Are You a Digital Nomad? If yes, chances are, you have been to many cities and has fallen in love with a lot, if not all of them. Right now, you feel like there’s no way you would want to settle in a certain place in the future. But, it’s also not impossible to have that wanting feeling to call a particular place your home. You might have loved Barcelona‘s awesome weather, Paris’ endless enchantment, Seattle‘s laidback life, Venice’s old-world charm, or Tokyo’s rich culture and thought of settling in one of them, visiting the others as often as you please. In that case, buying your own home is a wise investment.

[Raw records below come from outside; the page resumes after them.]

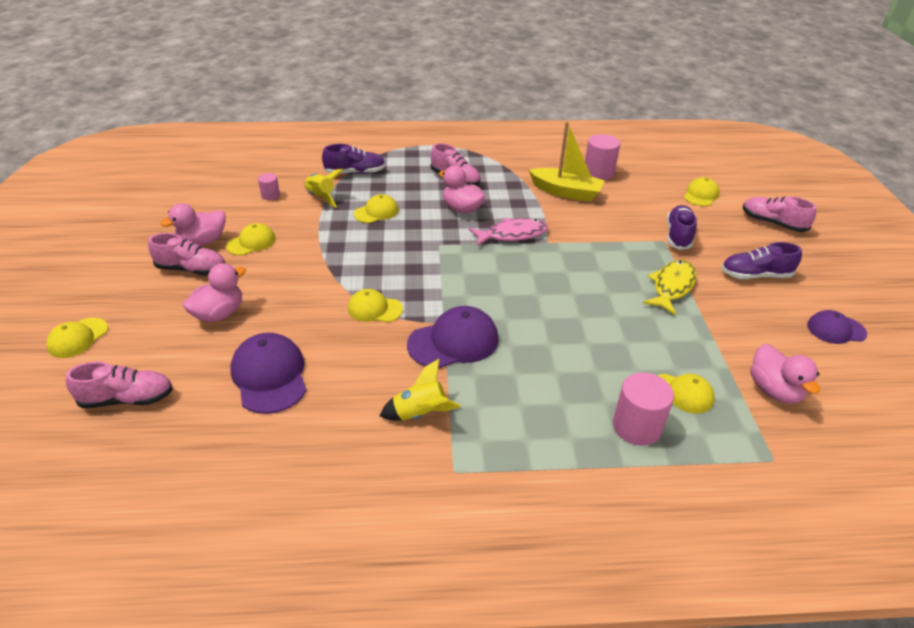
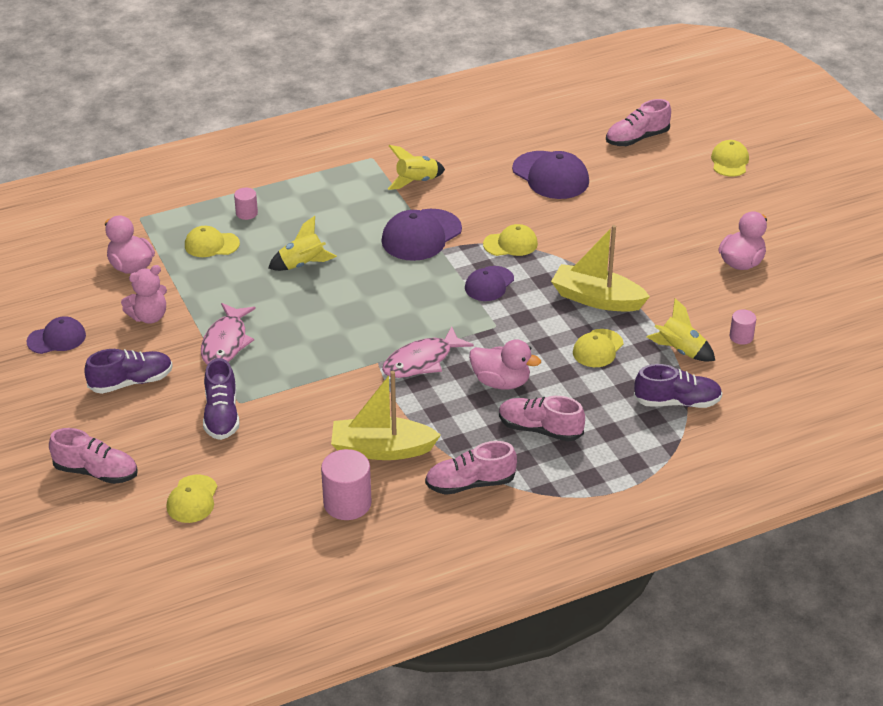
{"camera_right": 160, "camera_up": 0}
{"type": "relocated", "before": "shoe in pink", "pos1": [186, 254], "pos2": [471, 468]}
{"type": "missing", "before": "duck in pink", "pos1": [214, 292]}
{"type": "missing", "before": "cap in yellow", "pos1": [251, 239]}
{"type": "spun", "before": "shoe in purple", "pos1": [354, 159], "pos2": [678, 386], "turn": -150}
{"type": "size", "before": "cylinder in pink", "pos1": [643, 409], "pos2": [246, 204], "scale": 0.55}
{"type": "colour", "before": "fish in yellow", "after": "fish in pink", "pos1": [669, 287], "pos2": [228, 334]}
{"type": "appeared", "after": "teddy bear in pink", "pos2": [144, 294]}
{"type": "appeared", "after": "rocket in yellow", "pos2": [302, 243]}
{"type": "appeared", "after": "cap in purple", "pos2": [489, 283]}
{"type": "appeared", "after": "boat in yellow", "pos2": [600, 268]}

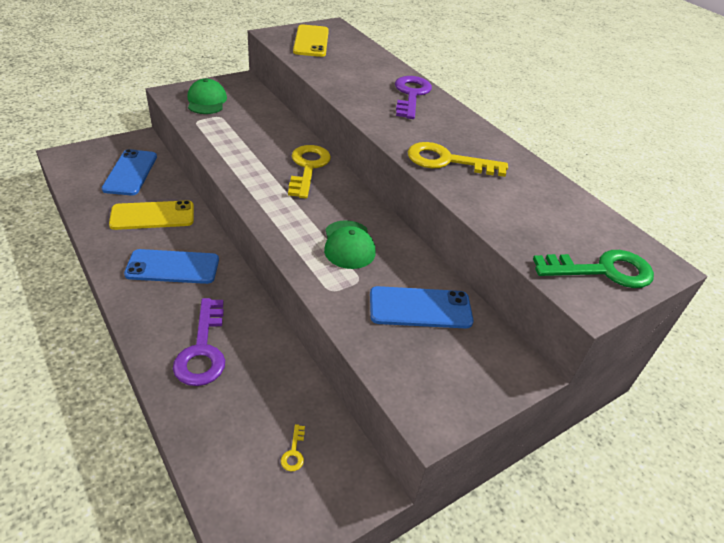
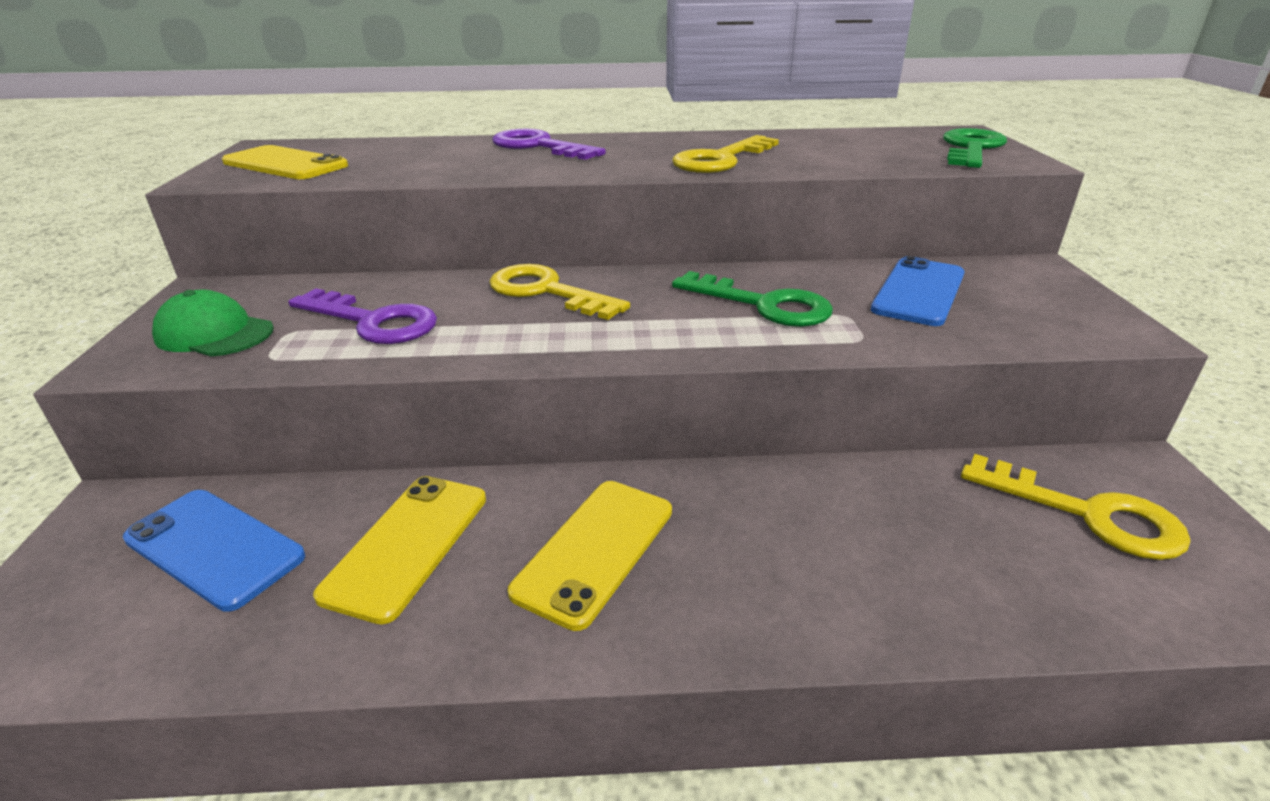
{"camera_right": -55, "camera_up": -10}
{"type": "colour", "before": "phone in blue", "after": "phone in yellow", "pos1": [171, 266], "pos2": [590, 556]}
{"type": "relocated", "before": "key in purple", "pos1": [199, 342], "pos2": [362, 316]}
{"type": "size", "before": "key in yellow", "pos1": [293, 447], "pos2": [1076, 507], "scale": 2.47}
{"type": "exchanged", "before": "cap in green", "after": "key in green", "pos1": [350, 244], "pos2": [752, 299]}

There are misconceptions at times, as to how much money you should put down for a home. Many people believe you must put down 20% of the total costs to get a good mortgage. That’s not necessarily true. There are of course benefits to putting down more, but it is not necessary to put down that much and there are other programs to assist if you have concerns with having enough for your preferred percentage down payment.
How Much Did You Save?
Answering these questions is a great starting point for your home shopping adventures. Say you have saved $10,000 for a downpayment. If you would like to get a lower interest rate, you should keep the total cost of your potential new home under $100,000. However, you can potentially use it towards a more expensive home but the rates will generally rise from there.

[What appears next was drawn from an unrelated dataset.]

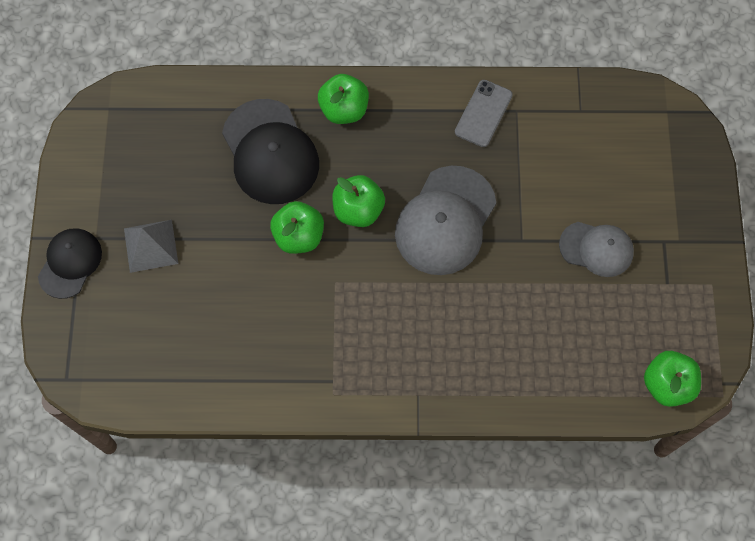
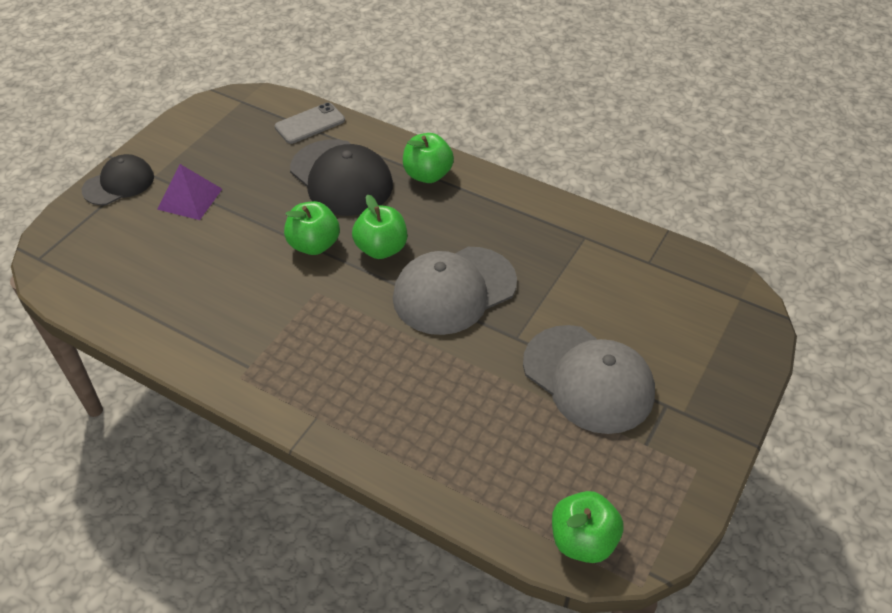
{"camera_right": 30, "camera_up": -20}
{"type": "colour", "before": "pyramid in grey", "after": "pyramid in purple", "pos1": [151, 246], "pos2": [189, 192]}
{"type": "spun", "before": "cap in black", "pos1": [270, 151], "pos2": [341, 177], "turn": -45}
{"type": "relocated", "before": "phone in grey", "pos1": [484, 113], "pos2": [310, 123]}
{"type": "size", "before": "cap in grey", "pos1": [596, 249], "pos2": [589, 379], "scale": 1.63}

Additionally, there are programs that are put in place to help you if you aren’t even able to save up that much. To help you come up with more exact amounts use a house payment calculator to establish a baseline for how much you should be saving.
You can also start to adjust your budget beforehand if you know that you will be moving within a specific time frame. Expects suggest that you don’t spend any more than 30% of your income on housing. If you make $40,000 a year, you shouldn’t spend more than $12,000 of that annually on housing. And that means housing including taxes and insurance. Using this method and the calculator, you can set up a budgeting timeline to reach your savings goal.
How Much Do You Make?
What goes hand in hand with saving? Making money of course! A lender is not going to give you a loan if you don’t have income. So if you don’t have a job, you’re going to need to get one before you attempt to purchase a home. Additionally, if you have a partner that you are moving in with, their income needs to be established as well.
The combined income between yourself and your partner can really help you increase the amount you get your mortgage for. Once again, if you are looking at spending only 30% on your housing each month, this amount increases with double the income. If you and your partner make $40k each a year, that gives you an additional $1,000 each month for housing budget.
With $2,000 monthly payments you may be able to get a mortgage totaling up to $250,000 or more. This all depends on your local real estate climate, how much you are able to put down, and obviously your income. Another detail you must consider is your and your partner’s credit score.
What Does Your Credit Look Like?
Obviously, items on your credit reports such as bankruptcy, foreclosures, or garnishments are not going to look good when your lenders are assessing your risk factors. However, I would say these are less common for the majority of those looking to get homes at this time. But your credit still matters and it will be reviewed.
Credit history is crucial for determining how “fit” you are to lend money to. If past lenders didn’t get their payments on time, you can bet that it will be shown on your credit report and be reflected in your score. Additionally, this is where your partner can either help the situation or hurt it. If your partner has a terrible score but yours is good, then you will not have the same chances of getting a quality loan as if you both had good scores.
This shouldn’t deter you of course, because as mentioned before, there are plenty of government-funded programs that can assist. Credit is something that many people struggle to establish and maintain properly if they were never shown the way. Based on all of the points above along with your credit, this will determine how eligible you will be for what kind of loan. Always talk to your financial advisor or real estate agent for the most accurate and trustworthy advice. After all, they are the pros!